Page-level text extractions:
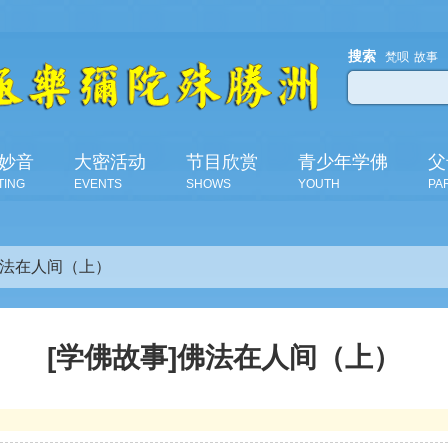
搜索
梵呗
故事
妙音
大密活动
节目欣赏
青少年学佛
父
TING
EVENTS
SHOWS
YOUTH
PA
佛法在人间（上）
[学佛故事]佛法在人间（上）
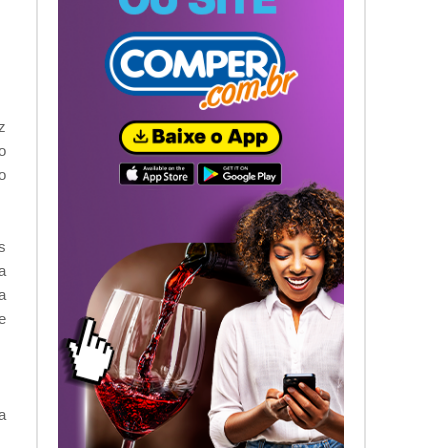
z
o
o
s
a
a
e
a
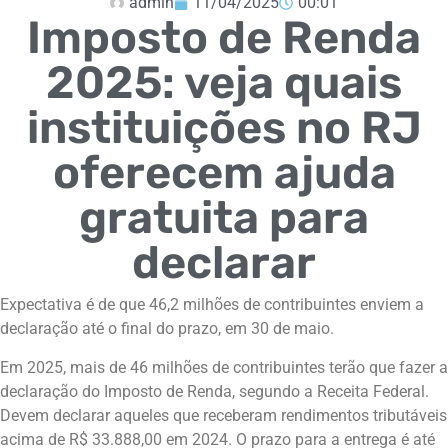
admin
11/04/2025
00:01
Imposto de Renda
2025: veja quais
instituições no RJ
oferecem ajuda
gratuita para
declarar
Expectativa é de que 46,2 milhões de contribuintes enviem a
declaração até o final do prazo, em 30 de maio.
Em 2025, mais de 46 milhões de contribuintes terão que fazer a
declaração do Imposto de Renda, segundo a Receita Federal.
Devem declarar aqueles que receberam rendimentos tributáveis
acima de R$ 33.888,00 em 2024. O prazo para a entrega é até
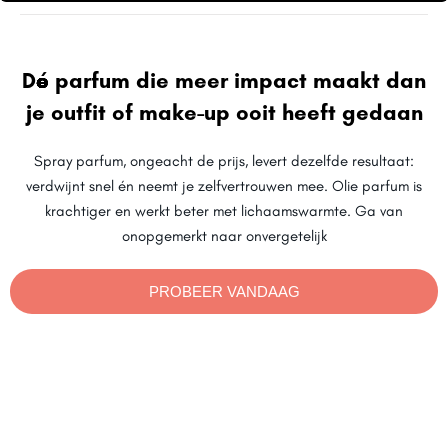
Dé parfum die meer impact maakt dan
je outfit of make-up ooit heeft gedaan
Spray parfum, ongeacht de prijs, levert dezelfde resultaat:
verdwijnt snel én neemt je zelfvertrouwen mee. Olie parfum is
krachtiger en werkt beter met lichaamswarmte. Ga van
onopgemerkt naar onvergetelijk
PROBEER VANDAAG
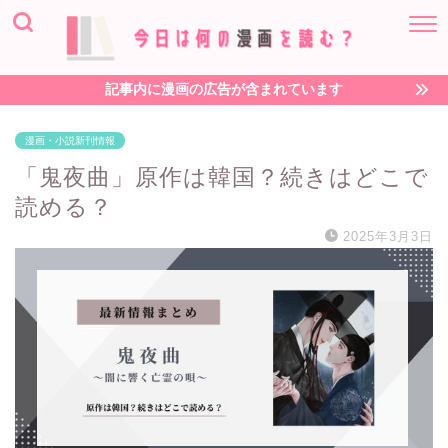
記事内に漫画の広告が含まれています
漫画・小説新刊情報
「鬼夜曲」原作は韓国？続きはどこで
読める？
2025年3月3日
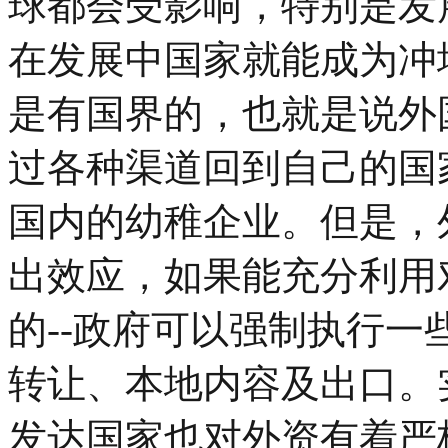
球都会受影响，特别是发
在发展中国家就能成为冲
是有国界的，也就是说外
过各种渠道回到自己的国
国内的幼稚企业。但是，
出效应，如果能充分利用
的--政府可以强制执行
转让、本地内容及出口。
发达国家也对外资有着严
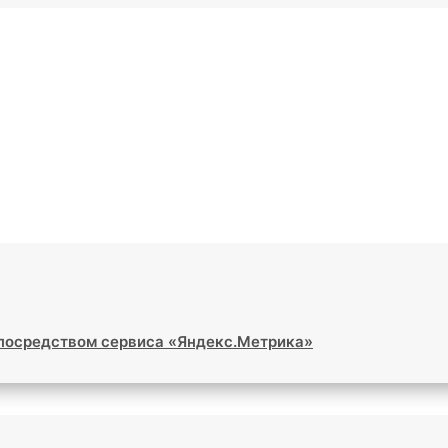
 посредством сервиса «Яндекс.Метрика»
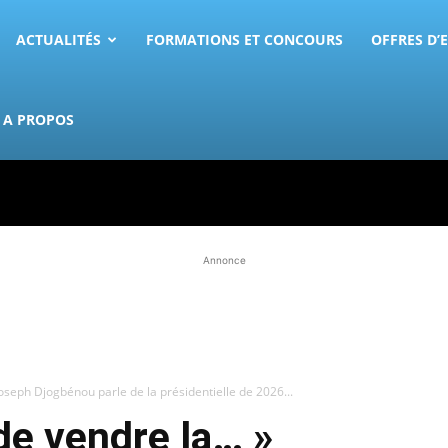
ACTUALITÉS
FORMATIONS ET CONCOURS
OFFRES D’
A PROPOS
Annonce
seph Djogbénou parle de la présidentielle de 2026...
de vendre la… »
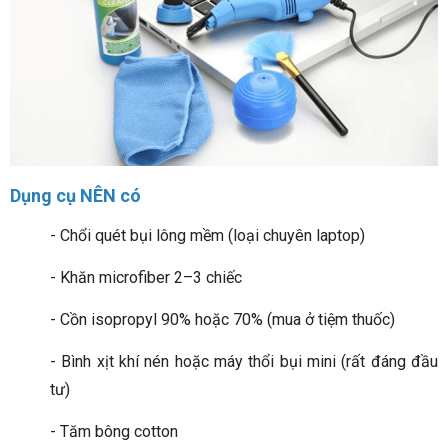
Dụng cụ NÊN có
- Chổi quét bụi lông mềm (loại chuyên laptop)
- Khăn microfiber 2–3 chiếc
- Cồn isopropyl 90% hoặc 70% (mua ở tiệm thuốc)
- Bình xịt khí nén hoặc máy thổi bụi mini (rất đáng đầu
tư)
- Tăm bông cotton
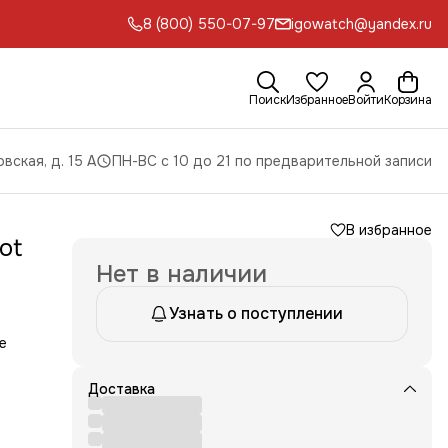
8 (800) 550-07-97
igowatch@yandex.ru
Поиск
Избранное
Войти
Корзина
вская, д. 15 А
ПН-ВС с 10 до 21 по предварительной записи
В избранное
ot
Нет в наличии
Узнать о поступлении
е
т им
Доставка
ное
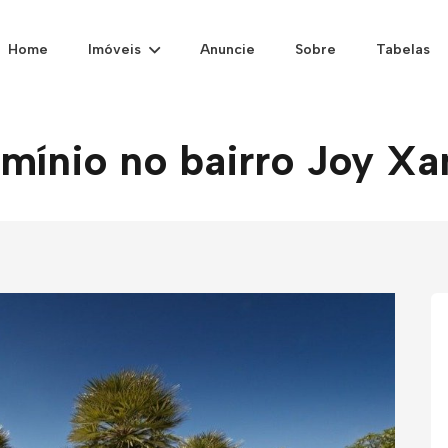
Home
Imóveis
Anuncie
Sobre
Tabelas
ínio no bairro Joy Xan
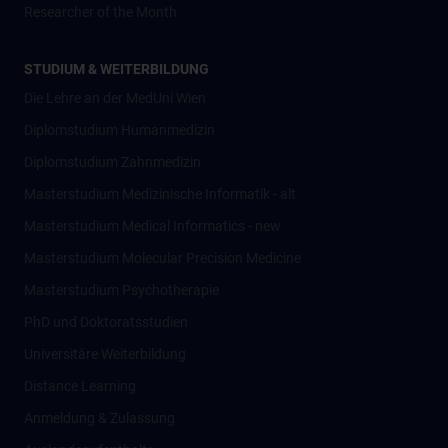
Researcher of the Month
STUDIUM & WEITERBILDUNG
Die Lehre an der MedUni Wien
Diplomstudium Humanmedizin
Diplomstudium Zahnmedizin
Masterstudium Medizinische Informatik - alt
Masterstudium Medical Informatics - new
Masterstudium Molecular Precision Medicine
Masterstudium Psychotherapie
PhD und Doktoratsstudien
Universitäre Weiterbildung
Distance Learning
Anmeldung & Zulassung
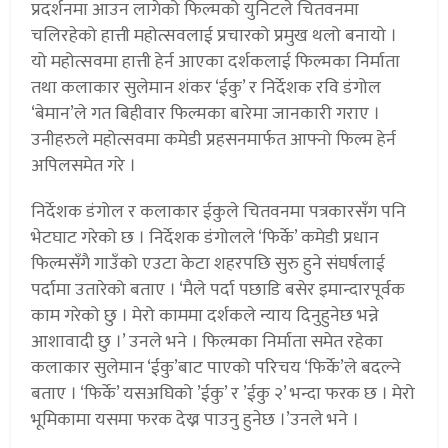
प्रदर्शनमा आउन लागेको फिल्मको युनिटले चितवनमा
चलिरहेको हात्ती महोत्सवलाई प्रचारको प्रमुख थलो बनायो ।
यो महोत्सवमा हात्ती हेर्न आएका दर्शकलाई फिल्मका निर्माता
तथा कलाकार सुलेमान शंकर ‘ईकु’ र निर्देशक रवि डंगोल
‘बेमान’ले गत बिहीवार फिल्मका बारेमा जानकारी गराए ।
उनीहरुले महोत्सवमा कमेडी प्रहसनमार्फत आफ्नो फिल्म हेर्न
अपिलसमेत गरे ।
निर्देशक डंगोल र कलाकार ईकुले चितवनमा पत्रकारसँग पनि
भेटघाट गरेको छ । निर्देशक डंगोलले ‘फिर्के’ कमेडी प्रधान
फिल्मसँगै गाउँको एउटा केटा शहरपछि सुरु हुने संघर्षलाई
पर्दामा उतारेको बताए । ‘मैले पर्दा पछाडि बसेर इमान्दारपूर्वक
काम गरेको छु । मेरो काममा दर्शकले न्याय दिनुहुनेछ भन्ने
आशावादी छु ।’ उनले भने । फिल्मका निर्माता समेत रहेका
कलाकार सुलेमान ‘ईकु’बाट पाएको परिचय ‘फिर्के’ले बदल्ने
बताए । ‘फिर्के’ यसअघिको ’ईकु’ र ’ईकु २’ भन्दा फरक छ । मेरो
भूमिकामा यसमा फरक देख्न पाउनु हुनेछ ।’उनले भने ।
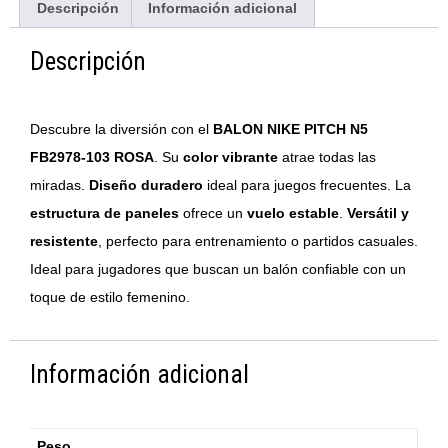
Descripción
Información adicional
Descripción
Descubre la diversión con el
BALON NIKE PITCH N5
FB2978-103 ROSA
. Su
color vibrante
atrae todas las
miradas.
Diseño duradero
ideal para juegos frecuentes. La
estructura de paneles
ofrece un
vuelo estable
.
Versátil y
resistente
, perfecto para entrenamiento o partidos casuales.
Ideal para jugadores que buscan un balón confiable con un
toque de estilo femenino.
Información adicional
Peso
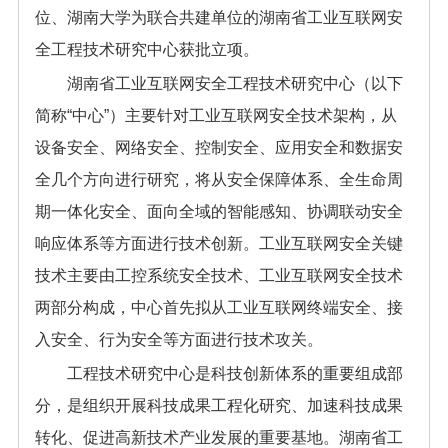
位、湖南大学为联合共建单位的湖南省工业互联网安
全工程技术研究中心获批立项。
湖南省工业互联网安全工程技术研究中心（以下
简称“中心”）主要针对工业互联网安全技术架构，从
设备安全、网络安全、控制安全、应用安全和数据安
全几个方向进行研究，将从安全保障体系、全生命周
期一体化安全、面向全域的智能感知、协调联动安全
响应体系等方面进行技术创新。工业互联网安全关键
技术主要由工控系统安全技术、工业互联网安全技术
两部分构成，中心首先拟从工业互联网终端安全、接
入安全、行为安全等方面进行技术攻关。
工程技术研究中心是科技创新体系的重要组成部
分，是组织开展科技成果工程化研究、加速科技成果
转化、促进高新技术产业发展的重要基地。湖南省工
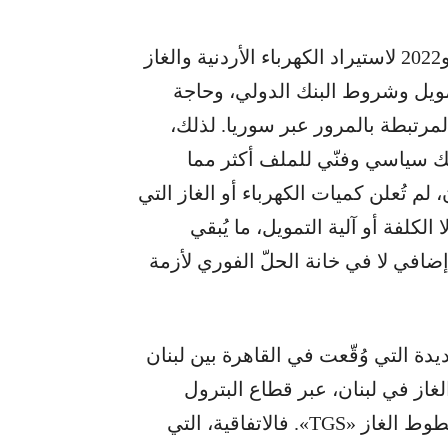
ويعود المشروع إلى اتفاقات وُقّعت عامَي 2021 و2022 لاستيراد الكهرباء الأردنية والغاز
تمويل وشروط البنك الدولي، وحاجة
المرتبطة بالمرور عبر سوريا. لذلك،
يك سياسي وفنّي للملف أكثر مما
لم تُعلن كميات الكهرباء أو الغاز التي
الكلفة أو آلية التمويل، ما يُبقي
افي لا في خانة الحلّ الفوري لأزمة
دة التي وُقّعت في القاهرة بين لبنان
غاز في لبنان، عبر قطاع البترول
المصري ممثلاً بالشركة الفنية لخدمات تشغيل خطوط الغاز «TGS». فالاتفاقية، التي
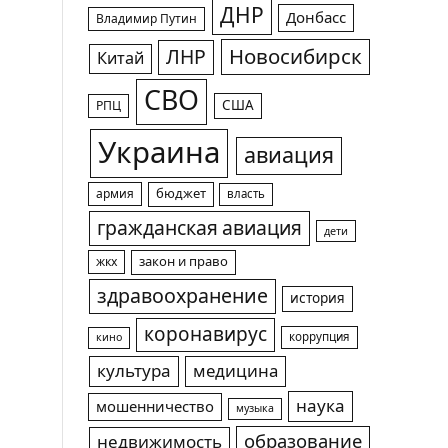
ДНР
Донбасс
Владимир Путин
Новосибирск
ЛНР
Китай
СВО
США
РПЦ
Украина
авиация
армия
бюджет
власть
гражданская авиация
дети
жкх
закон и право
здравоохранение
история
коронавирус
коррупция
кино
культура
медицина
наука
мошенничество
музыка
образование
недвижимость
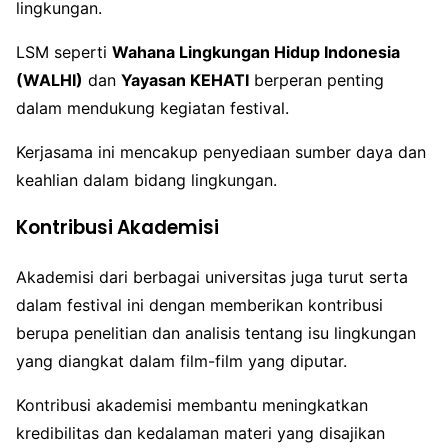
lingkungan.
LSM seperti
Wahana Lingkungan Hidup Indonesia
(WALHI)
dan
Yayasan KEHATI
berperan penting
dalam mendukung kegiatan festival.
Kerjasama ini mencakup penyediaan sumber daya dan
keahlian dalam bidang lingkungan.
Kontribusi Akademisi
Akademisi dari berbagai universitas juga turut serta
dalam festival ini dengan memberikan kontribusi
berupa penelitian dan analisis tentang isu lingkungan
yang diangkat dalam film-film yang diputar.
Kontribusi akademisi membantu meningkatkan
kredibilitas dan kedalaman materi yang disajikan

JOB ITEM |
Work out how many lines in the records hold the word "hoặc", and answer with that number alone.

SOLUTION BELOW |
2